*What you should do*. What is wanted is the line holding "занятие № 5" and every later line through the end of the entries, set down exactly.
[Opening Exercise materials section]
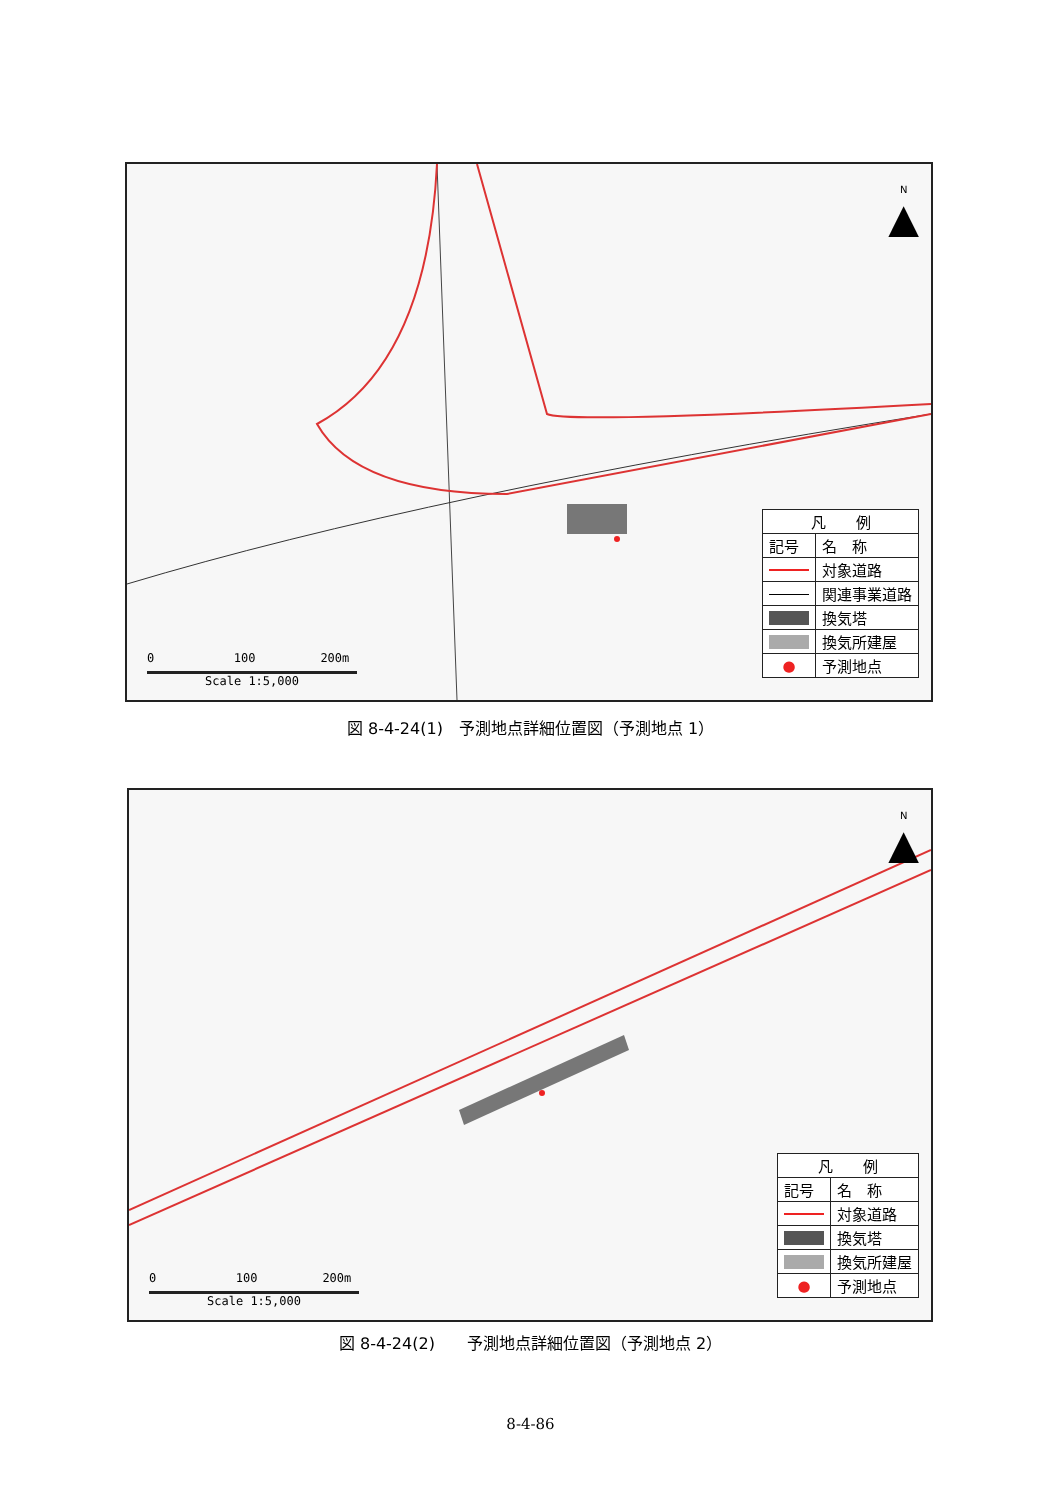N
▲
0 100 200m
Scale 1:5,000
| 凡 例 | |
| --- | --- |
| 記号 | 名 称 |
| | 対象道路 |
| | 関連事業道路 |
| | 換気塔 |
| | 換気所建屋 |
| ● | 予測地点 |
図 8-4-24(1)　予測地点詳細位置図（予測地点 1）
N
▲
0 100 200m
Scale 1:5,000
| 凡 例 | |
| --- | --- |
| 記号 | 名 称 |
| | 対象道路 |
| | 換気塔 |
| | 換気所建屋 |
| ● | 予測地点 |
図 8-4-24(2)　　予測地点詳細位置図（予測地点 2）
8-4-86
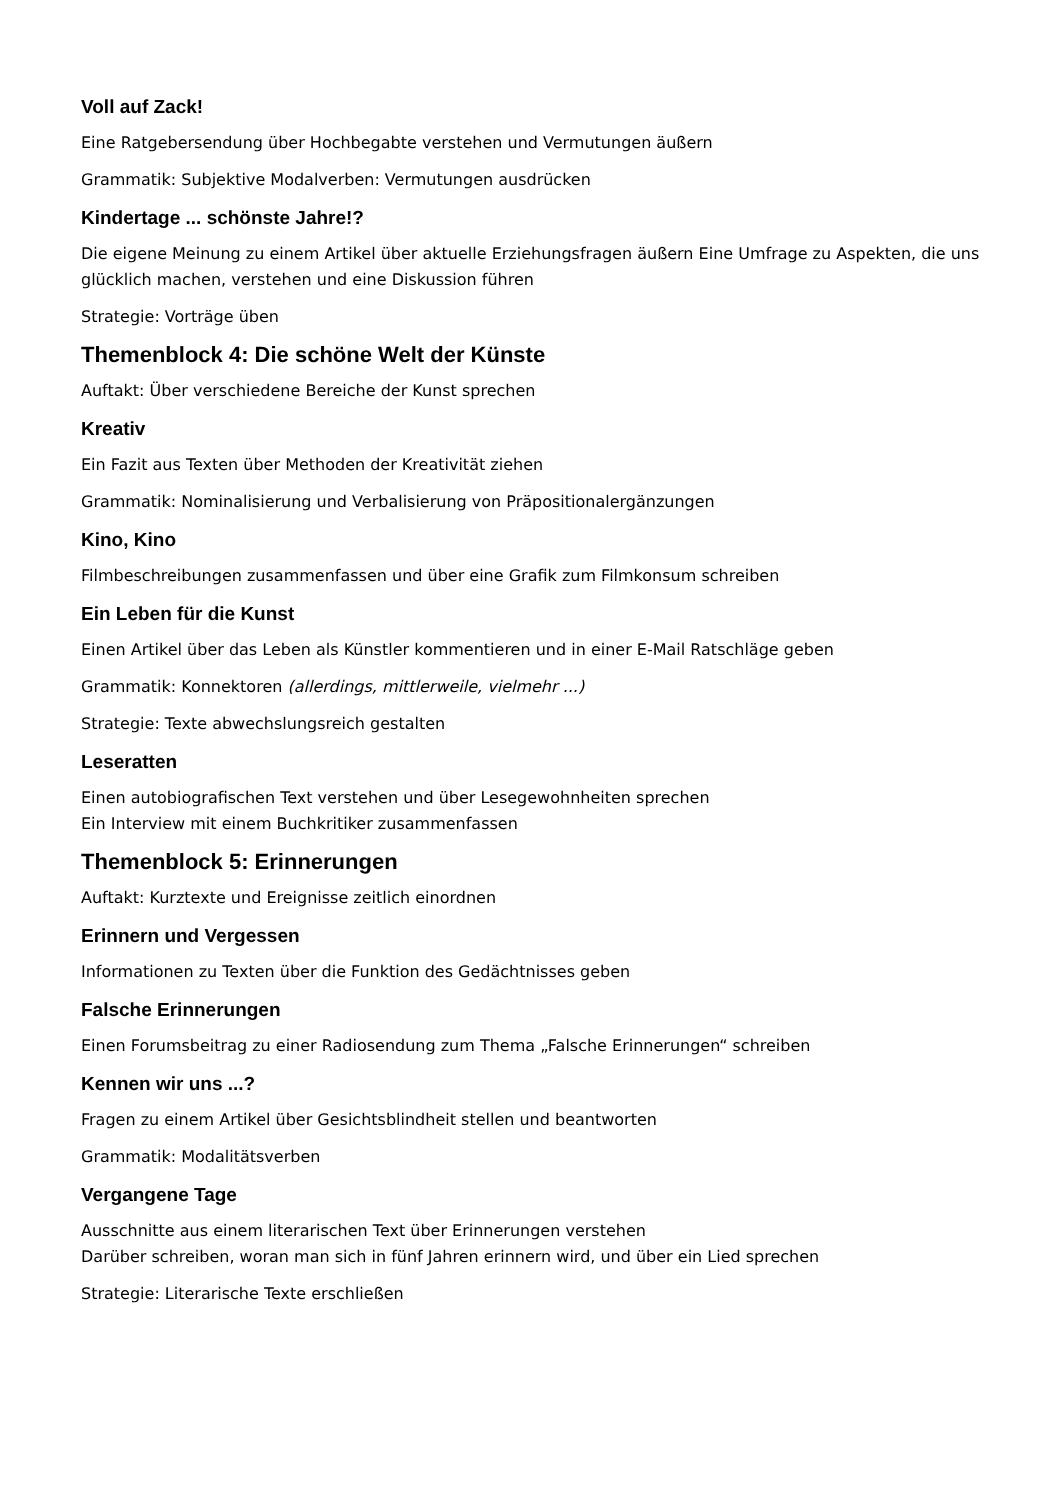Voll auf Zack!
Eine Ratgebersendung über Hochbegabte verstehen und Vermutungen äußern
Grammatik: Subjektive Modalverben: Vermutungen ausdrücken
Kindertage ... schönste Jahre!?
Die eigene Meinung zu einem Artikel über aktuelle Erziehungsfragen äußern Eine Umfrage zu Aspekten, die uns glücklich machen, verstehen und eine Diskussion führen
Strategie: Vorträge üben
Themenblock 4: Die schöne Welt der Künste
Auftakt: Über verschiedene Bereiche der Kunst sprechen
Kreativ
Ein Fazit aus Texten über Methoden der Kreativität ziehen
Grammatik: Nominalisierung und Verbalisierung von Präpositionalergänzungen
Kino, Kino
Filmbeschreibungen zusammenfassen und über eine Grafik zum Filmkonsum schreiben
Ein Leben für die Kunst
Einen Artikel über das Leben als Künstler kommentieren und in einer E-Mail Ratschläge geben
Grammatik: Konnektoren (allerdings, mittlerweile, vielmehr ...)
Strategie: Texte abwechslungsreich gestalten
Leseratten
Einen autobiografischen Text verstehen und über Lesegewohnheiten sprechen
Ein Interview mit einem Buchkritiker zusammenfassen
Themenblock 5: Erinnerungen
Auftakt: Kurztexte und Ereignisse zeitlich einordnen
Erinnern und Vergessen
Informationen zu Texten über die Funktion des Gedächtnisses geben
Falsche Erinnerungen
Einen Forumsbeitrag zu einer Radiosendung zum Thema „Falsche Erinnerungen“ schreiben
Kennen wir uns ...?
Fragen zu einem Artikel über Gesichtsblindheit stellen und beantworten
Grammatik: Modalitätsverben
Vergangene Tage
Ausschnitte aus einem literarischen Text über Erinnerungen verstehen
Darüber schreiben, woran man sich in fünf Jahren erinnern wird, und über ein Lied sprechen
Strategie: Literarische Texte erschließen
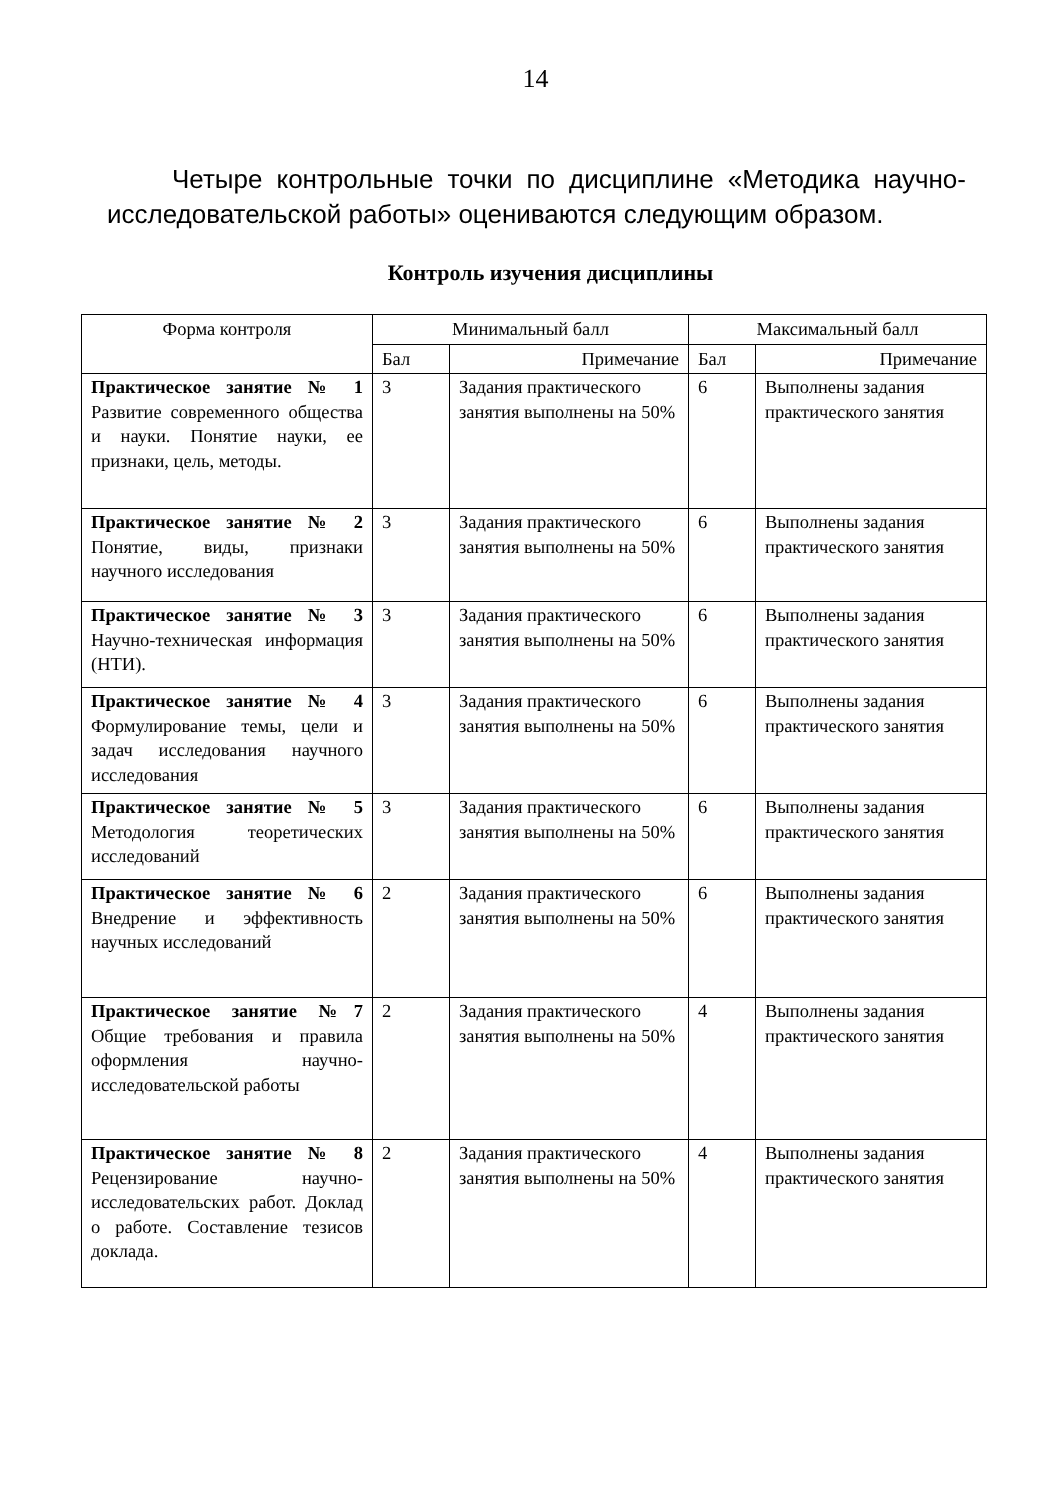14
Четыре контрольные точки по дисциплине «Методика научно-исследовательской работы» оцениваются следующим образом.
Контроль изучения дисциплины
| Форма контроля | Минимальный балл | | Максимальный балл | |
| --- | --- | --- | --- | --- |
| | Бал | Примечание | Бал | Примечание |
| Практическое занятие № 1 Развитие современного общества и науки. Понятие науки, ее признаки, цель, методы. | 3 | Задания практического занятия выполнены на 50% | 6 | Выполнены задания практического занятия |
| Практическое занятие № 2 Понятие, виды, признаки научного исследования | 3 | Задания практического занятия выполнены на 50% | 6 | Выполнены задания практического занятия |
| Практическое занятие № 3 Научно-техническая информация (НТИ). | 3 | Задания практического занятия выполнены на 50% | 6 | Выполнены задания практического занятия |
| Практическое занятие № 4 Формулирование темы, цели и задач исследования научного исследования | 3 | Задания практического занятия выполнены на 50% | 6 | Выполнены задания практического занятия |
| Практическое занятие № 5 Методология теоретических исследований | 3 | Задания практического занятия выполнены на 50% | 6 | Выполнены задания практического занятия |
| Практическое занятие № 6 Внедрение и эффективность научных исследований | 2 | Задания практического занятия выполнены на 50% | 6 | Выполнены задания практического занятия |
| Практическое занятие №7 Общие требования и правила оформления научно-исследовательской работы | 2 | Задания практического занятия выполнены на 50% | 4 | Выполнены задания практического занятия |
| Практическое занятие № 8 Рецензирование научно-исследовательских работ. Доклад о работе. Составление тезисов доклада. | 2 | Задания практического занятия выполнены на 50% | 4 | Выполнены задания практического занятия |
[Closing Exercise materials section]
*The completed task*.
| Практическое занятие № 5 Методология теоретических исследований | 3 | Задания практического занятия выполнены на 50% | 6 | Выполнены задания практического занятия |
| Практическое занятие № 6 Внедрение и эффективность научных исследований | 2 | Задания практического занятия выполнены на 50% | 6 | Выполнены задания практического занятия |
| Практическое занятие №7 Общие требования и правила оформления научно-исследовательской работы | 2 | Задания практического занятия выполнены на 50% | 4 | Выполнены задания практического занятия |
| Практическое занятие № 8 Рецензирование научно-исследовательских работ. Доклад о работе. Составление тезисов доклада. | 2 | Задания практического занятия выполнены на 50% | 4 | Выполнены задания практического занятия |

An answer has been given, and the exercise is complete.